§ **TEXT FOR ANALYSIS**
○ ○ ○
Saturday, July 21, 2012

Valery Brusov (1873-1924), Leader of Russian Symbolism




Михаил Александрович Врубель
Третьяковская галерея, Москва
1906


His contemporary literary fate was much happier than in posterity. A leader of Russian symbolist movement, Brusov became an imposing figure for his generation. Yet, he suffered a scathing re-appraisal of his literary significance, starting from a mean-spirited and unjust essay by Marina Zvetaeva (which could be recorded during her bouts with insanity), which largely defined his image for later generations. I cannot attribute the universal posthumous hatred inspired by Brusov to anything specific rather than his class origins. Certainly, he was not politically correct: a Nietschean and ostentatiously atheistic in an Orthodox country; he was close during the First World War to the Russian People’s Union, a proto-fascist party, only to join the Communists after the Revolution. He whored, wrote pornography and died from an overdose of morphine.
But other Russian literary figures were hardly averse to different kinds of inebriation. Morphine addiction brought no infamy neither to Michael Bulgakov, nor to Count Alexei K. Tolstoy, XIXth century historic playwright, who also died of the habit. Fellow symbolists Balmont and Blok drank tirelessly, as did Venedict Yerofeev, the greatest Russian novelist of the second half of the XXth century. Brusov’s own amorous misadventures were no match for Blok’s. Pushkin’s and Lermontov’s atheism in the early XIXth century was much more scandalous. Rabid anti-Semite, gluttonous, alcoholic, card-carrying Communist and self-proclaimed Count, Alexei N. Tolstoy was a veritable monster, and a Stalin’s crony. Yet, he was never despised to a degree, to which Brusov was condemned in posterity.
            What distinguished him were his humble class origins. Sons and daughters of the Silver Age, who by birth either belonged to nobility (Akhmatova, Gumilyov), or to academic elite of the highest caliber (Blok, Zvetaeva, Pasernak) probably could not excuse Brusov, the head of the Symbolist movement, his origins of a son of a prosperous lumber or clothing merchant.  Higher circles of St. Petersburg intellectual elite, usually tolerant to commoners as long as they pretended to be country bumpkins, simply could not stand Brusov who challenged their intellectual superiority on their own ground. Their revulsion stuck.
○ ○ ○
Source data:
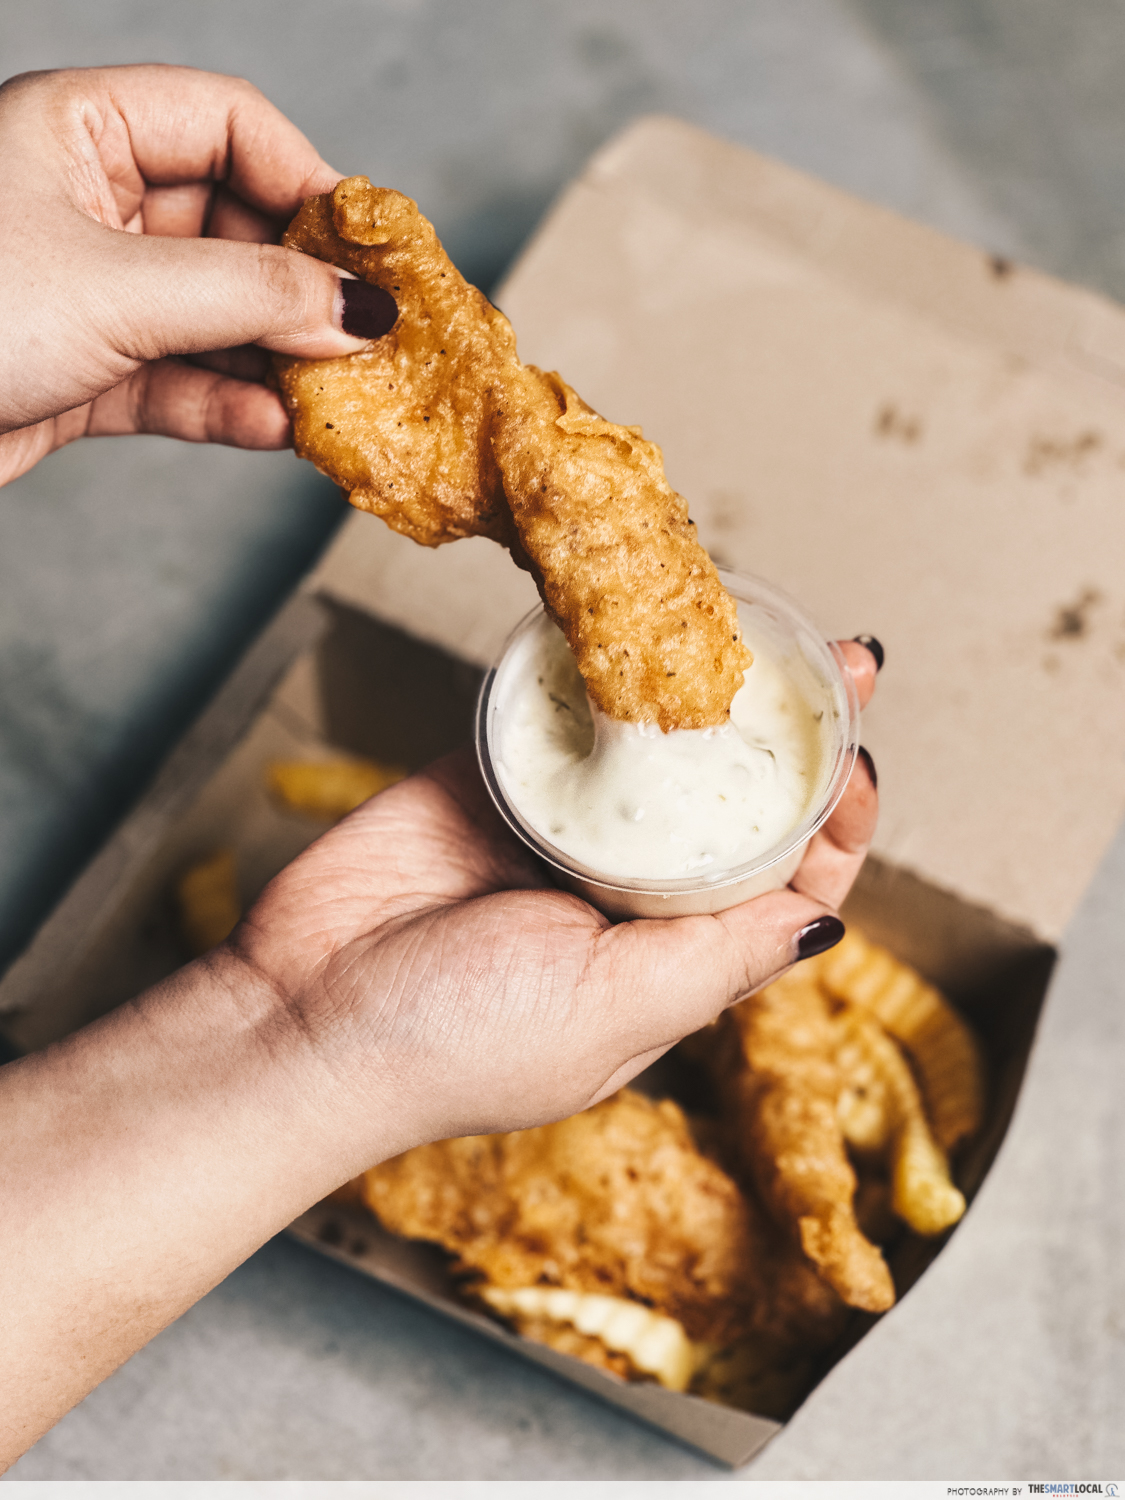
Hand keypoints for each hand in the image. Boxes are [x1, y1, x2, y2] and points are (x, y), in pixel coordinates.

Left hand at [0, 64, 374, 487]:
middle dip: (300, 290)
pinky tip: (275, 429)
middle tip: (367, 340)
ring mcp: (90, 290)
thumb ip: (252, 296)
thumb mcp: (117, 289)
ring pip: (215, 316)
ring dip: (276, 361)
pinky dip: (231, 406)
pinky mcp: (87, 373)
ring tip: (334, 399)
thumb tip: (361, 307)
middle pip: (235, 228)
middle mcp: (89, 202)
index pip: (229, 125)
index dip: (308, 182)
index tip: (368, 252)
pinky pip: (182, 381)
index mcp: (82, 130)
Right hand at [231, 639, 880, 1155]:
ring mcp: (558, 831)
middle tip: (842, 661)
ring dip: (711, 694)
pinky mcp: (491, 780)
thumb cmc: (455, 1044)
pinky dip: (596, 675)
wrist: (302, 1012)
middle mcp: (625, 893)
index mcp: (670, 961)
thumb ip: (719, 959)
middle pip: (733, 806)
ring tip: (763, 626)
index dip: (835, 824)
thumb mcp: (612, 1012)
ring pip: (656, 752)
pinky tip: (644, 628)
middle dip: (792, 739)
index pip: (783, 887)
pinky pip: (557, 716)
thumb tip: (825, 923)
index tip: (858, 758)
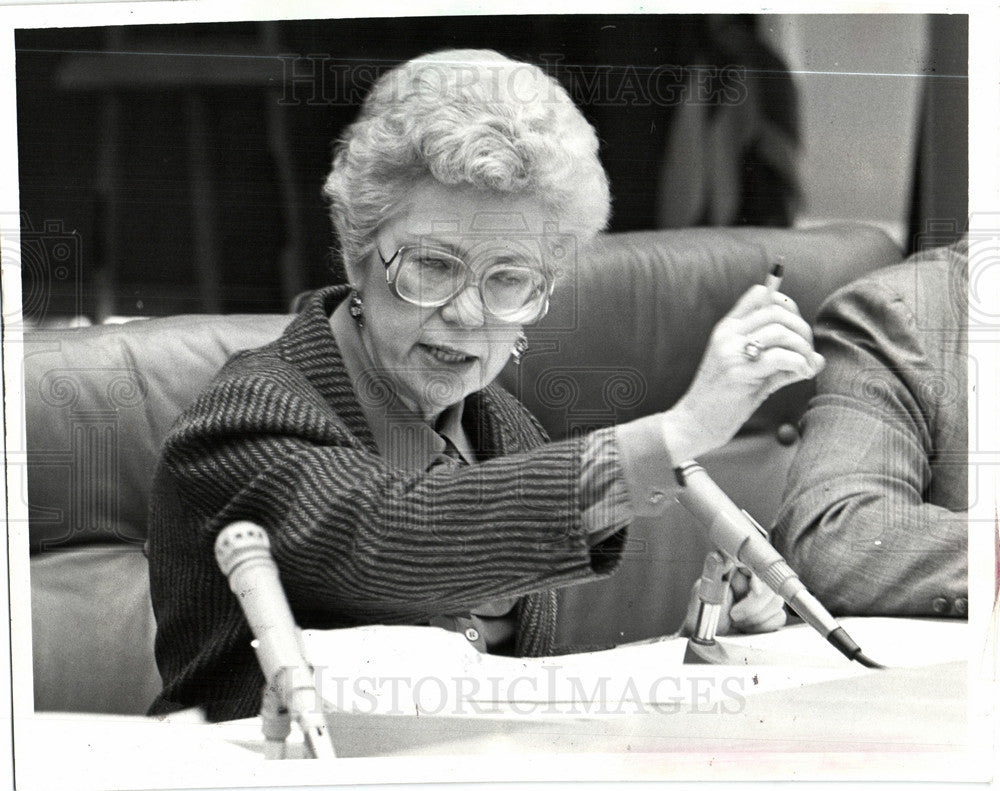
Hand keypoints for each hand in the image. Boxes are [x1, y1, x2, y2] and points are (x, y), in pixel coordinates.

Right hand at [661, 285, 824, 461]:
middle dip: (802, 330)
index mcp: (727, 328)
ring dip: (803, 348)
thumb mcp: (751, 373)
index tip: (797, 330)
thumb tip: (820, 359)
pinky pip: (780, 358)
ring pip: (781, 332)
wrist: (694, 423)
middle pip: (777, 311)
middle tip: (808, 353)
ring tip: (806, 367)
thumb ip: (781, 362)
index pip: (761, 295)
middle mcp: (728, 334)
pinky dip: (800, 364)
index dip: (787, 306)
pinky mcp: (738, 373)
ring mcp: (731, 352)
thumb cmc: (724, 400)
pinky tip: (803, 374)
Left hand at [683, 567, 787, 635]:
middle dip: (752, 606)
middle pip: (770, 585)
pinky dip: (762, 626)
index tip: (755, 591)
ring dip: (754, 617)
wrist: (709, 639)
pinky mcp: (771, 611)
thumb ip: (714, 574)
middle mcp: (751, 579)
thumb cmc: (703, 615)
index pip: (755, 564)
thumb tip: (720, 557)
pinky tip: (747, 627)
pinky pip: (779, 616)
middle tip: (733, 615)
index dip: (759, 577)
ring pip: (776, 601)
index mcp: (734, 568)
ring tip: (736, 621)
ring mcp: (763, 595)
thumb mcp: (705, 593)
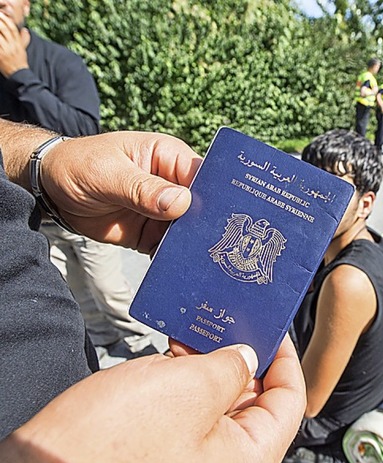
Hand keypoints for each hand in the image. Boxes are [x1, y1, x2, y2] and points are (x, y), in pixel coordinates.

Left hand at [0, 13, 28, 76]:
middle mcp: (13, 47)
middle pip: (5, 30)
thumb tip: (25, 30)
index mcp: (18, 44)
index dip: (7, 20)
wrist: (19, 76)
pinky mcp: (0, 56)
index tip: (1, 15)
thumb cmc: (20, 63)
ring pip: (0, 36)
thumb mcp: (23, 50)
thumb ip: (24, 40)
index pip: (13, 29)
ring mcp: (6, 51)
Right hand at [0, 337, 305, 462]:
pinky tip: (165, 361)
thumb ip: (230, 367)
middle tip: (224, 319)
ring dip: (205, 369)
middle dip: (240, 357)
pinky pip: (185, 419)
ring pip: (215, 408)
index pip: (290, 400)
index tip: (271, 324)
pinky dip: (180, 387)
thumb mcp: (187, 389)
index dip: (284, 356)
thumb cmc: (107, 452)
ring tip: (188, 335)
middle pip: (254, 403)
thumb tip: (246, 357)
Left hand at [41, 132, 201, 252]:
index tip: (217, 218)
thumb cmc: (77, 166)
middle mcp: (172, 184)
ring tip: (196, 261)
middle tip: (209, 245)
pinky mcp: (152, 233)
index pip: (202, 176)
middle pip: (202, 208)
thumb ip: (142, 189)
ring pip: (189, 232)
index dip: (213, 196)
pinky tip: (177, 269)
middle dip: (205, 226)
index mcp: (168, 157)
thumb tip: (181, 202)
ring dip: (191, 246)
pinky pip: (170, 248)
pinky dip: (173, 258)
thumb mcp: (107, 173)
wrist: (51, 190)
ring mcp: (164, 212)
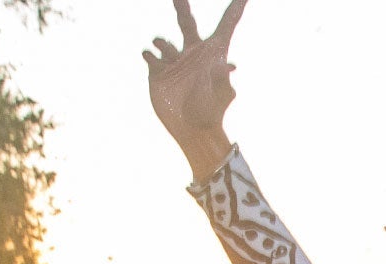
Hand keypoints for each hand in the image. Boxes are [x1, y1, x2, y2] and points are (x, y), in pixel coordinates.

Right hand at [143, 0, 247, 175]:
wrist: (192, 129)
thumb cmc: (211, 113)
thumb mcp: (222, 93)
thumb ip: (225, 77)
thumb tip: (231, 66)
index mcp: (213, 53)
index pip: (226, 25)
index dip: (235, 9)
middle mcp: (193, 54)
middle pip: (186, 22)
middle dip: (182, 7)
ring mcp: (174, 62)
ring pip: (163, 40)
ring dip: (162, 43)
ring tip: (166, 52)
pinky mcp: (157, 72)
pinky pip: (149, 55)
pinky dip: (149, 54)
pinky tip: (153, 60)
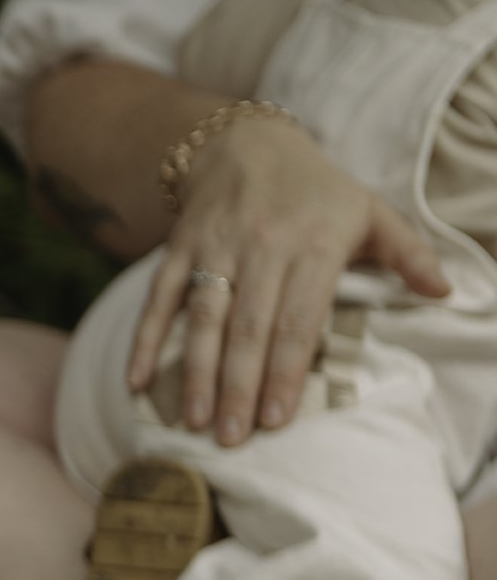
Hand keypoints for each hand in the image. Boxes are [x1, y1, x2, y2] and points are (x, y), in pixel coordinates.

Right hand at [128, 114, 448, 444]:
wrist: (247, 142)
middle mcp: (261, 246)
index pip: (298, 320)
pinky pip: (159, 297)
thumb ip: (408, 253)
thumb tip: (442, 292)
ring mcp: (215, 246)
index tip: (275, 418)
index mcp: (313, 244)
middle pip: (248, 327)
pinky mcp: (179, 246)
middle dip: (237, 386)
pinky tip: (137, 380)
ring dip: (195, 372)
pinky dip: (146, 339)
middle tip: (231, 437)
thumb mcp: (371, 211)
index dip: (284, 371)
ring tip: (192, 420)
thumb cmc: (317, 190)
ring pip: (204, 317)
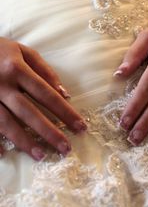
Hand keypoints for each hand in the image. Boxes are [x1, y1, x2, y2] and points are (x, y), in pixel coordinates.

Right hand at [0, 37, 86, 160]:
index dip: (64, 111)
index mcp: (17, 68)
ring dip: (24, 141)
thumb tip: (64, 92)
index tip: (80, 126)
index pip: (46, 94)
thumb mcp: (22, 51)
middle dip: (49, 132)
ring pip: (6, 122)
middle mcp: (2, 84)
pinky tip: (4, 153)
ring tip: (41, 155)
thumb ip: (44, 69)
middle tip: (66, 148)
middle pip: (28, 112)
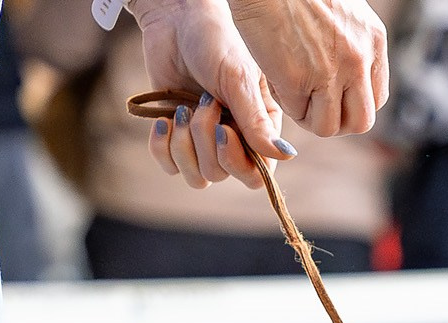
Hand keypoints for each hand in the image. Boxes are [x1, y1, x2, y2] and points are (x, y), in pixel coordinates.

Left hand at [128, 0, 385, 189]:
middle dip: (204, 140)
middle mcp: (235, 140)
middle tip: (203, 102)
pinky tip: (163, 121)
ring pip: (196, 175)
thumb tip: (284, 156)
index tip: (223, 127)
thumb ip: (257, 122)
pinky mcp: (177, 136)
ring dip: (183, 145)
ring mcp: (204, 140)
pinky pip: (170, 165)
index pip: (256, 174)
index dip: (236, 160)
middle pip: (222, 174)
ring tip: (183, 110)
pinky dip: (162, 148)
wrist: (176, 22)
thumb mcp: (239, 81)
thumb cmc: (215, 43)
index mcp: (260, 130)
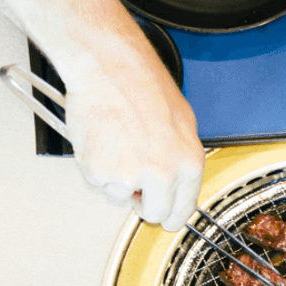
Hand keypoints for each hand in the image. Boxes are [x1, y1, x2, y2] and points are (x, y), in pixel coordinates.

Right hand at [61, 33, 204, 231]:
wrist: (110, 67)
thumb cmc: (143, 85)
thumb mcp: (182, 123)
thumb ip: (180, 158)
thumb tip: (176, 182)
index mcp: (188, 163)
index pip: (182, 210)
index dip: (170, 216)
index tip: (165, 218)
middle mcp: (163, 174)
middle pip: (153, 213)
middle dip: (142, 204)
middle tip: (134, 182)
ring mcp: (130, 176)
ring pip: (121, 196)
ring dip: (117, 178)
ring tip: (118, 142)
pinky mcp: (101, 172)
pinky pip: (98, 181)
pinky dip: (96, 165)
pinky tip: (103, 139)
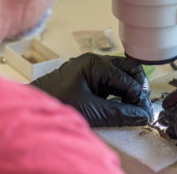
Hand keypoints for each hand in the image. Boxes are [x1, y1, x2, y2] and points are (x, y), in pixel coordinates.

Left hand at [31, 53, 152, 126]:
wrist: (31, 108)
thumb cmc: (56, 104)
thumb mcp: (91, 110)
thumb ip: (119, 112)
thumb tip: (141, 115)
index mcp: (94, 64)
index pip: (126, 77)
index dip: (138, 95)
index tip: (145, 112)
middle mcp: (95, 62)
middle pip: (127, 68)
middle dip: (138, 85)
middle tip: (143, 105)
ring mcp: (92, 68)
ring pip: (121, 73)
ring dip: (130, 88)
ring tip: (135, 106)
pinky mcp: (89, 77)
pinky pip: (111, 80)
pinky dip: (120, 90)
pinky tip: (123, 103)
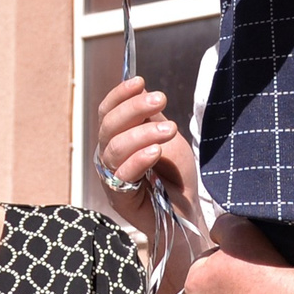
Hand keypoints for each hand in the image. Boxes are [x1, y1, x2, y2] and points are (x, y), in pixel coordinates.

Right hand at [92, 78, 200, 230]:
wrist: (186, 211)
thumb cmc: (174, 175)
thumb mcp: (166, 137)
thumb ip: (151, 117)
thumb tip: (139, 88)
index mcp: (116, 138)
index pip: (107, 112)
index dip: (119, 95)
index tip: (140, 82)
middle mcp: (108, 156)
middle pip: (109, 126)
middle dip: (134, 108)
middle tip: (161, 99)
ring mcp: (111, 178)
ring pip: (116, 148)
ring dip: (143, 133)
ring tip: (170, 129)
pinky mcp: (119, 199)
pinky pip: (123, 175)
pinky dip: (139, 159)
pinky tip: (156, 151)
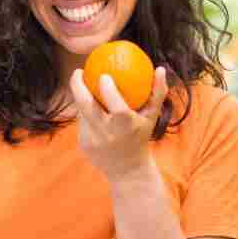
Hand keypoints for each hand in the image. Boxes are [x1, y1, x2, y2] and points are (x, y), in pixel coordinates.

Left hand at [70, 66, 167, 182]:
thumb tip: (160, 68)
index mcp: (126, 127)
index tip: (104, 74)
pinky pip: (82, 123)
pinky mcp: (84, 145)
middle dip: (77, 85)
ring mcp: (93, 141)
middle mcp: (108, 134)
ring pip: (81, 113)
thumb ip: (158, 92)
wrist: (127, 169)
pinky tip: (84, 102)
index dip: (107, 88)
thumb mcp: (152, 116)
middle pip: (86, 106)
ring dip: (80, 98)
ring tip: (81, 83)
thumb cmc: (142, 136)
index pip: (116, 106)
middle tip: (78, 72)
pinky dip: (84, 113)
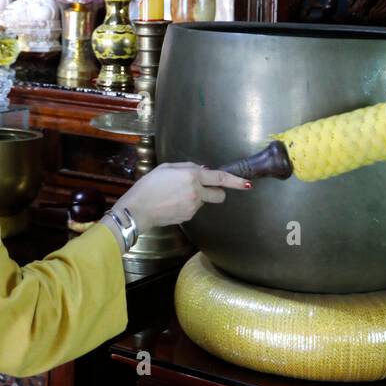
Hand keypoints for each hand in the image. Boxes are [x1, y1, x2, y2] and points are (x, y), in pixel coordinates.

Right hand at [117, 162, 249, 230]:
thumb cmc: (149, 185)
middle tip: (205, 188)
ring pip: (204, 202)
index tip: (247, 184)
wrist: (138, 209)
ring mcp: (193, 207)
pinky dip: (187, 205)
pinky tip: (172, 203)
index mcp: (191, 176)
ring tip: (176, 194)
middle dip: (217, 192)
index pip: (219, 178)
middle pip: (219, 195)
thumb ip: (188, 168)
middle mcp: (196, 192)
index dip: (235, 181)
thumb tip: (203, 171)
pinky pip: (193, 209)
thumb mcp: (167, 168)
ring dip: (197, 197)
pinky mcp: (188, 217)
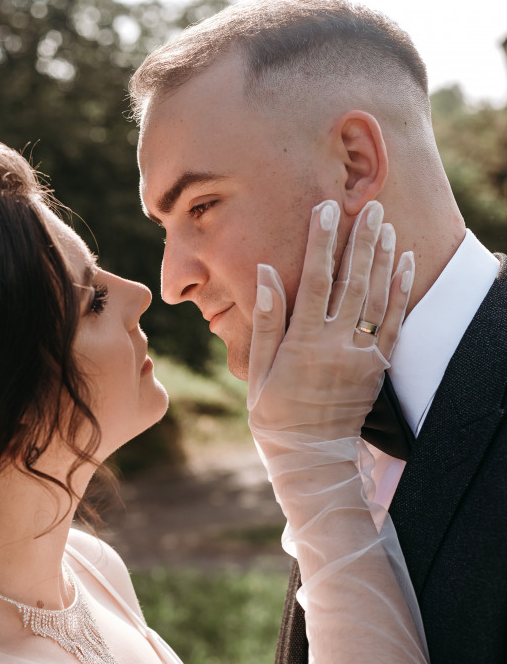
○ ○ ○
§ **EXERCISES**
• a. Do these statements agree with the post on Valery Brusov? For each, answer yes or no and quote the words of the post that decide it.
(i) Brusov died from a morphine overdose.
(ii) Alexei N. Tolstoy was despised in posterity even more than Brusov.
(iii) Brusov was born into the nobility.
• b. Answer these questions from the post on Valery Brusov:
(i) Whose essay started the scathing re-appraisal of Brusov's literary significance?
(ii) Which XIXth century historic playwright also died of the morphine habit?
(iii) Which two Silver Age figures does the post name as belonging to nobility by birth?

§ **RESPONSE LIST**
• a.
(i) Yes: "died from an overdose of morphine."
(ii) No: "Yet, he was never despised to a degree, to which Brusov was condemned in posterity."
(iii) No: "his origins of a son of a prosperous lumber or clothing merchant."

• b.
(i) Marina Zvetaeva's
(ii) Count Alexei K. Tolstoy
(iii) Akhmatova and Gumilyov